Why You Should Avoid Enterprise Metadata Projects
Going along with the post on enterprise data modeling earlier this month, I should include metadata projects. It's a rare metadata project that is done properly and makes sense. Properly =
1. clear goals
2. achievable goals
3. driven by a distinct need
4. has resources / ability to be maintained when project is complete
Most projects attempt to capture metadata in a repository where it will be useful to all. It usually ends up being useful to none. This is because it's not actively linked with the applications in the organization. If you rely on developers to notify the repository of every schema or rule change, you'll have metadata that's as good as the documentation on most internally-developed IT applications.
The only really useful repositories I've seen are linked to ETL or data integration applications. Projects focused on doing just a metadata repository in the absence of active integration with infrastructure or applications results in failure.

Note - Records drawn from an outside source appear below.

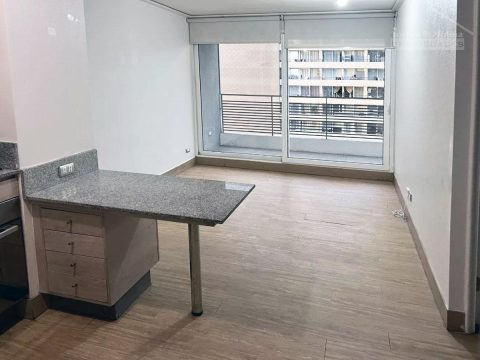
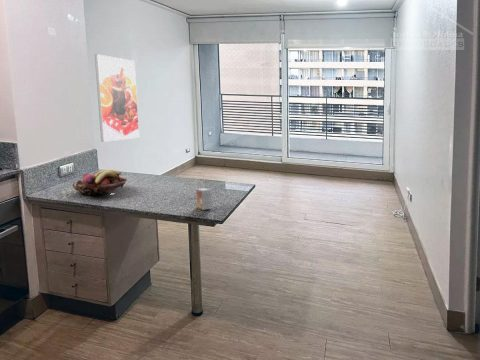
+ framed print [94,53,140,143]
+ small box [195,187,213,211]
+ fruit basket [72,168,128,196]
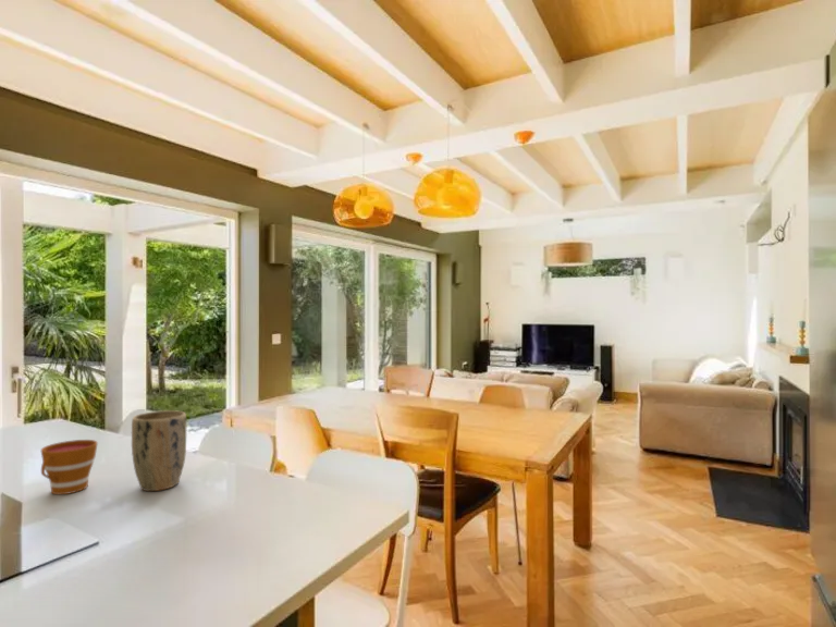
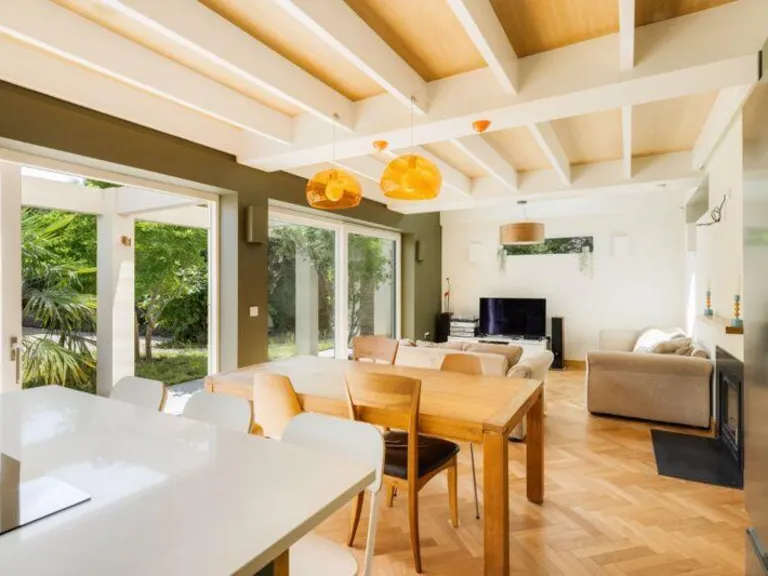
- plant pot [131,409,187,492]
- cup [40,439,99,495]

I came across a great metadata rant the other day that discusses many of these problems, even though the metadata being described is mostly web-page metadata. Here's a snippet:
People are lazy
You and me are engaged in the incredibly serious business of creating information. Here in the Info-Ivory-Tower, we understand the importance of creating and maintaining excellent metadata for our information.

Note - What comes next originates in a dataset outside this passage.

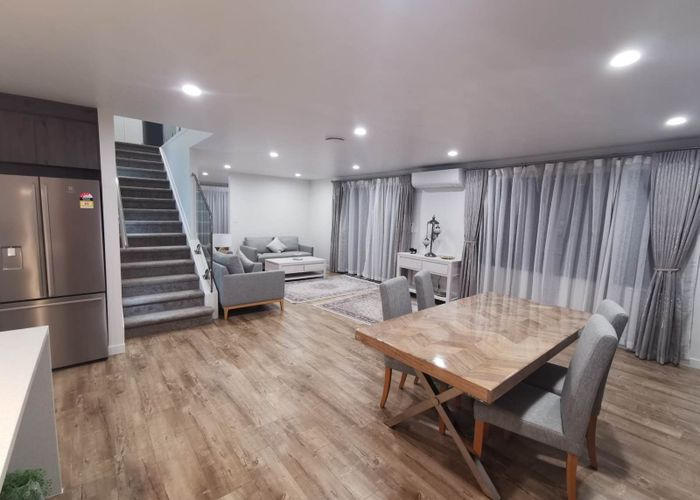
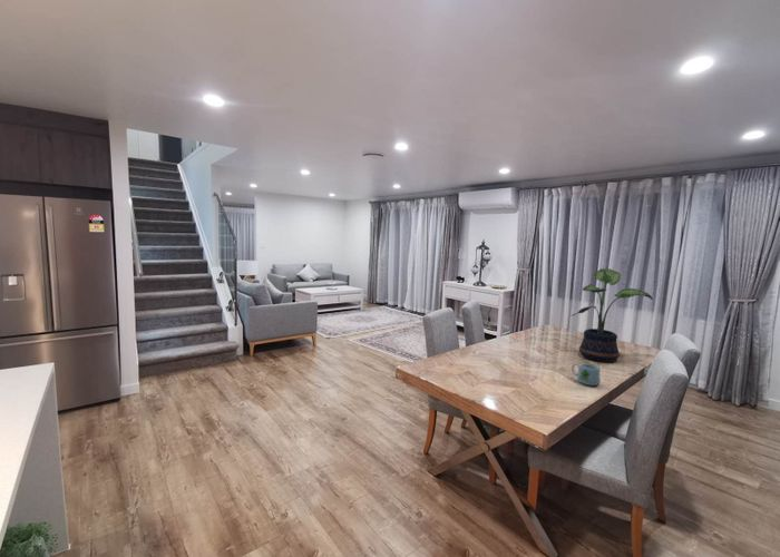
+ potted plant [571,267,654,363]
+ mug [571,362,602,387]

But info-civilians are remarkably cavalier about their information. Your clueless aunt sends you email with no subject line, half the pages on Geocities are called "Please title this page" and your boss stores all of his files on his desktop with helpful titles like "UNTITLED.DOC."
This laziness is bottomless. No amount of ease-of-use will end it. To understand the true depths of meta-laziness, download ten random MP3 files from Napster. Chances are, at least one will have no title, artist or track information -- this despite the fact that adding in this info merely requires clicking the "Fetch Track Info from CDDB" button on every MP3-ripping application.
Short of breaking fingers or sending out squads of vengeful info-ninjas to add metadata to the average user's files, we're never gonna get there.